Não é preciso fazer nenhuma ilação. Registre-se apenas a mudez que se seguiu desde domingo pela manhã por parte de Bolsonaro e de seu entorno. O presidente da República não teve o mesmo comportamento de quando era parlamentar, em 2005, e saiu em defesa de Nóbrega, em discurso na Câmara. À época Bolsonaro qualificou Nóbrega, que estava preso desde o ano anterior, como um “brilhante oficial” e criticou sua condenação pela morte do guardador de carros Leandro dos Santos Silva, que havia denunciado policiais.
A campanha pró-Nóbrega na família já tinha sido iniciada em condecorações patrocinadas pelo filho mais velho, o senador Flávio Bolsonaro. Então deputado estadual, Flávio propôs uma moção de louvor ao PM em 2003 e, dois anos depois, foi autor de nova homenagem na Assembleia Legislativa do Rio, concedendo a Adriano Nóbrega a Medalha Tiradentes, comenda mais importante da Casa, quando o policial já estava preso, sob a acusação de homicídio.
Com o histórico de tanta solidariedade, é de se perguntar por que Jair Bolsonaro ainda não decretou luto oficial de três dias pela morte do companheiro miliciano. A família preferiu o silêncio.

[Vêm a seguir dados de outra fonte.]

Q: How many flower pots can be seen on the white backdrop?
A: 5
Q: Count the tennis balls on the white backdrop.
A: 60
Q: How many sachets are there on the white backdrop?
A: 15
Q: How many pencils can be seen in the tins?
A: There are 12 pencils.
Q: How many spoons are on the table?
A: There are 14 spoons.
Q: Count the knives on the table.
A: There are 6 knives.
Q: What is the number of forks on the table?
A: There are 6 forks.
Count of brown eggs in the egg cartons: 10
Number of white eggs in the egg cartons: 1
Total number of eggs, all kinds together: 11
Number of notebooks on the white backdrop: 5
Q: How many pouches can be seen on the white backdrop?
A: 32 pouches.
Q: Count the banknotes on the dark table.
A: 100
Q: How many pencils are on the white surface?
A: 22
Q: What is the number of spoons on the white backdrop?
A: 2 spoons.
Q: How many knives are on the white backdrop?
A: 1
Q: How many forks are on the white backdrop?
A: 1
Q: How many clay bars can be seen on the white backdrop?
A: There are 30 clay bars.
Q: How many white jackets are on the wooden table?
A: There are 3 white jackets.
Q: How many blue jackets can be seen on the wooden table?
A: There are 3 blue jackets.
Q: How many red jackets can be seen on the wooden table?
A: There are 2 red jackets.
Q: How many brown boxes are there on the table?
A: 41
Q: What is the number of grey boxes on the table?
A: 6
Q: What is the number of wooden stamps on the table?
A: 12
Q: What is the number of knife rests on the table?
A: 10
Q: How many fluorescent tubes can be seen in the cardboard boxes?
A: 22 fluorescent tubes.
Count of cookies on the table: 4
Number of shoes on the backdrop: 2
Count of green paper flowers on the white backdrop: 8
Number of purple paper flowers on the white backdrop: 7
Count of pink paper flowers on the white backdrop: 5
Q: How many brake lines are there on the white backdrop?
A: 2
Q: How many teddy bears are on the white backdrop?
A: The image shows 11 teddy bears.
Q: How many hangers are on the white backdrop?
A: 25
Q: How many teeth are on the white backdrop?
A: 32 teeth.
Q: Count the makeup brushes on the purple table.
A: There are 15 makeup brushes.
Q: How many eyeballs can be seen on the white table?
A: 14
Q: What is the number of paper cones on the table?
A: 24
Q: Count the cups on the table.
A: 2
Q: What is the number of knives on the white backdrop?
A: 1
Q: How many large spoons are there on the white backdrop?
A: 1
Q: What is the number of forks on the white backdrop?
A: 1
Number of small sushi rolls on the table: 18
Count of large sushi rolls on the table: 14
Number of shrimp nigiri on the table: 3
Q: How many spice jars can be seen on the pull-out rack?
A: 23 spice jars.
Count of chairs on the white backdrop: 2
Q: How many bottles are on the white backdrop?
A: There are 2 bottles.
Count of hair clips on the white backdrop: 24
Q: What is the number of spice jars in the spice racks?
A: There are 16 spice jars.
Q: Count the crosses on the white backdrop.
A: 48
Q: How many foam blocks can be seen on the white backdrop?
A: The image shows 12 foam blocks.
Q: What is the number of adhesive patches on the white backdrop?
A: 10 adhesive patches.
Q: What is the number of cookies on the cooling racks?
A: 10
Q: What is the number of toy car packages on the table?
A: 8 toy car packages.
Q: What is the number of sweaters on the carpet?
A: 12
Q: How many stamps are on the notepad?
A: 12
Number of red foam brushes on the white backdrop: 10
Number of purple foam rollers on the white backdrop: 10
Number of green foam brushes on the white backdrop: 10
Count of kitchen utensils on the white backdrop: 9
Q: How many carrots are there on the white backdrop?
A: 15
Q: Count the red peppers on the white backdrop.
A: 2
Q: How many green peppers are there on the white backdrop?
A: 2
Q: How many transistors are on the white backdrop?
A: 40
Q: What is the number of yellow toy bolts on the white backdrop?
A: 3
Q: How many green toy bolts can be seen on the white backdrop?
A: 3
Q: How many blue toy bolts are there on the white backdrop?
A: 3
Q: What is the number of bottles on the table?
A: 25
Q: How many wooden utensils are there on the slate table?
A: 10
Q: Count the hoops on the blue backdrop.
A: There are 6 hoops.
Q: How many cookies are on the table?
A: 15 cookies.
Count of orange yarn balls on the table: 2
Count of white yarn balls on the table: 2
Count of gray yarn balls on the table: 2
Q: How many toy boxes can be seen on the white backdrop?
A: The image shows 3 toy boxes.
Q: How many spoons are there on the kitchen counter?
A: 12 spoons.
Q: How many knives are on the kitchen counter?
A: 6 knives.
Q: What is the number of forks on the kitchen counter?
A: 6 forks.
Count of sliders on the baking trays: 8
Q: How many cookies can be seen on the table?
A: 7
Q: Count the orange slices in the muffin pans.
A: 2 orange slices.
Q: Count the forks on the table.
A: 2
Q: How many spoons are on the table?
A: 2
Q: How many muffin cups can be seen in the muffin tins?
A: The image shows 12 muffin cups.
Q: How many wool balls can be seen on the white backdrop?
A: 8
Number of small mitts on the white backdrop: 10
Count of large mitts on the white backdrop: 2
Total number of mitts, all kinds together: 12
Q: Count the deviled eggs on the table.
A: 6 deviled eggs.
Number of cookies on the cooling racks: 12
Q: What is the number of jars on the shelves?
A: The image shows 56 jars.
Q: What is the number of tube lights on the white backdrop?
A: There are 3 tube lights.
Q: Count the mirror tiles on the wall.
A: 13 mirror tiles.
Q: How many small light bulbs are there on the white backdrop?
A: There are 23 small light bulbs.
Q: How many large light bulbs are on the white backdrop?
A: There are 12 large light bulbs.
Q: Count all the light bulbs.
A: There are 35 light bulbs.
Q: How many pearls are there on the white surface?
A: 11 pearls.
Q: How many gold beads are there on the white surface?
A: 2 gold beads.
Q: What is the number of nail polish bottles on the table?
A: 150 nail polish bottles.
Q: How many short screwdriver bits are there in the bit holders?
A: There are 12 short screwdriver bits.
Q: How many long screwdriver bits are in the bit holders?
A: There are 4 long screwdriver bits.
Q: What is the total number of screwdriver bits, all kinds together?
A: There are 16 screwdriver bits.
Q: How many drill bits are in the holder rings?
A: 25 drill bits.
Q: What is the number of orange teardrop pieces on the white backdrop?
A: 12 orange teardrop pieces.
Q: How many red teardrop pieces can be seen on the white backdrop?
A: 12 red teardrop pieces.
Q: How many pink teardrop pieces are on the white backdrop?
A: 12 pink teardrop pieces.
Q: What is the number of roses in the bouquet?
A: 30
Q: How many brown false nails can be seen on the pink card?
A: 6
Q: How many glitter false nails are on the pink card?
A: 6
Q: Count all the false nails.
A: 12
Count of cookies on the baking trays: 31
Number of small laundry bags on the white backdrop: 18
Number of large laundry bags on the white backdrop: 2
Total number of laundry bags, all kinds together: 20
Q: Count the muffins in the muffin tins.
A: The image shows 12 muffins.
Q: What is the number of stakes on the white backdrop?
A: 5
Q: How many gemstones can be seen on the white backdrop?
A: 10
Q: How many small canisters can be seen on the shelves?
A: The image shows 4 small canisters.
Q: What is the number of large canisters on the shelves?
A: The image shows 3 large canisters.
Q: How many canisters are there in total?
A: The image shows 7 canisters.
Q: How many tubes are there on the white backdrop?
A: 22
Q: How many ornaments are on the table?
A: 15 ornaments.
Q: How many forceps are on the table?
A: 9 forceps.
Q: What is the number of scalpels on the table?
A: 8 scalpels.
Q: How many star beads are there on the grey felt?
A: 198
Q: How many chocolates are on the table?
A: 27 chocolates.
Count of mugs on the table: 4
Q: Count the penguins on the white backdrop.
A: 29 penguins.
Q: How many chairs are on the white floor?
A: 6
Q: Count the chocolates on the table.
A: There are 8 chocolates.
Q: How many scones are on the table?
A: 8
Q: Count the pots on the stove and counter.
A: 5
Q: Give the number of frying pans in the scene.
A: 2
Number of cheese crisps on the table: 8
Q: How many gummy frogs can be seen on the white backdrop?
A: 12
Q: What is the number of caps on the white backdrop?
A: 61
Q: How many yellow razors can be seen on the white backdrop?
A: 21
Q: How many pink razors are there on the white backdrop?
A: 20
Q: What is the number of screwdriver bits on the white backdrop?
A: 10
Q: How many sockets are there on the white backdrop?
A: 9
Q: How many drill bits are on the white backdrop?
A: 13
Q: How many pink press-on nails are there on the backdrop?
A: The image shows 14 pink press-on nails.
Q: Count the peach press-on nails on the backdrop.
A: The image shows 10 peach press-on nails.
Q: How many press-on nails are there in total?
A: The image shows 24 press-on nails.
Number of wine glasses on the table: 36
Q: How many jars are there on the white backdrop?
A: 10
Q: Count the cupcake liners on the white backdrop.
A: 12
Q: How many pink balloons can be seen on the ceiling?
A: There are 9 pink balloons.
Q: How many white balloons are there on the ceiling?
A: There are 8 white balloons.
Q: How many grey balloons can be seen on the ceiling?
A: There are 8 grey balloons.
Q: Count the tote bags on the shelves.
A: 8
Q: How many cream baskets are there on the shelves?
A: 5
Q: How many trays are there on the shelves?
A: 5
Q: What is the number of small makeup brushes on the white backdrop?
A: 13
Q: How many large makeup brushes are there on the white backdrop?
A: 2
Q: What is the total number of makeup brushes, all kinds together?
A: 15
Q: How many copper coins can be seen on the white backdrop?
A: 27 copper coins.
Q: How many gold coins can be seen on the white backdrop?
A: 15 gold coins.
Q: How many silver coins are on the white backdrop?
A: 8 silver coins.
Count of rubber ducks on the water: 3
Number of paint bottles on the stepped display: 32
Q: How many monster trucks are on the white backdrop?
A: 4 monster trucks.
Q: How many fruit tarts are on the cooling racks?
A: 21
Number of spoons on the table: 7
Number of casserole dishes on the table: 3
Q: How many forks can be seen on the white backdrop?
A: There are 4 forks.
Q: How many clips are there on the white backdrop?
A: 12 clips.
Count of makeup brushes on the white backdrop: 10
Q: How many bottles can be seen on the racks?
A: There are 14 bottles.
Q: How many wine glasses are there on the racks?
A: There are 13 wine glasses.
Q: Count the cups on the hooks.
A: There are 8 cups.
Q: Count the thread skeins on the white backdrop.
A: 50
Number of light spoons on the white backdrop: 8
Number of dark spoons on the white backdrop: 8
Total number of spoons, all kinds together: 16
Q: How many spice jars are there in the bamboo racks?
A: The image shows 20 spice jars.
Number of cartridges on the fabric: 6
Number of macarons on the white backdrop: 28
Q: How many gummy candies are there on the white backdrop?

O ministro da Justiça Sergio Moro, que, há quase duas semanas, havia excluído Nóbrega da lista dos criminosos mais procurados do país, também não se pronunciou.
Sobre bandidos que perdem a vida abatidos por policiais ou por cidadãos que agem em legítima defesa, os bolsonaristas costumam reagir de forma irônica: “Menos um CPF”. Acusado de vários assassinatos e de participar de um grupo de matadores de aluguel – o Escritório do Crime – o ‘capitão Adriano’ não foi alvo do mesmo sarcasmo.
O que gira em torno do personagem inspira respeito e cautela, dado seu potencial explosivo. Nóbrega não era apenas um dos inúmeros policiais homenageados ao longo dos anos pelos Bolsonaro – integrantes ou não da banda podre da corporação. Era alguém de confiança que havia indicado a mãe e a ex-mulher para trabalhar no gabinete de Flávio na Alerj, durante o período de 12 anos em que o ex-deputado praticou, segundo o Ministério Público do Rio, esquema de “rachadinha” no qual apropriou-se de parte do salário de quase uma centena de funcionários.
Apontado como o operador do suposto esquema ilegal de enriquecimento, o PM da reserva Fabrício Queiroz, ex-assessor de Flávio Bolsonaro, serviu junto com Adriano Nóbrega no mesmo 18º Batalhão de Jacarepaguá, na zona oeste carioca. Em 2003, os dois se envolveram num homicídio ao fazer uma ronda na Cidade de Deus. Queiroz trabalhou no gabinete de Flávio, mas sua relação é com o pai Jair, de quem é amigo desde o início dos anos 1980.
O Brasil está numa democracia, as instituições estão alegadamente funcionando – tão bem quanto as escolas e os hospitais públicos – mas o sistema judicial não consegue desvendar informações, conexões e crimes que a sociedade vai naturalizando como insolúveis. O instituto da condução coercitiva já levou um mandatário da República a depor no aeroporto de Congonhas mas, hoje em desuso, não atinge Queiroz, o velho amigo de pesca de Bolsonaro.
O elo entre o presidente e Nóbrega ficou mais difícil de ser reconstituído graças a uma operação policial que, intencionalmente ou não, destruiu um arquivo vivo. Entre os maiores opositores de Bolsonaro e presidente da CPI das Milícias da Alerj em 2008, o deputado federal Marcelo Freixo (Psol-RJ) argumenta que a grande questão sobre o ‘capitão Adriano’ são seus laços com a família Bolsonaro e menos com o assassinato da vereadora Marielle Franco (Psol) e do motorista Anderson Gomes.
“A grande questão do Adriano é essa relação dele com a família Bolsonaro. Eles não foram criados juntos. Não são amigos de infância. Quando eles [da família Bolsonaro] resolvem ter tanta relação com o Adriano, o Adriano já tinha envolvimento com o crime. É preciso que se esclareça”, diz Freixo, para quem a morte do ex-PM não esfria o interesse pelo caso: “Isso atiça mais a curiosidade. O primeiro passo é saber o que tem nos 13 celulares encontrados com ele. Não tenho dúvida de que tem muita informação nesses telefones”.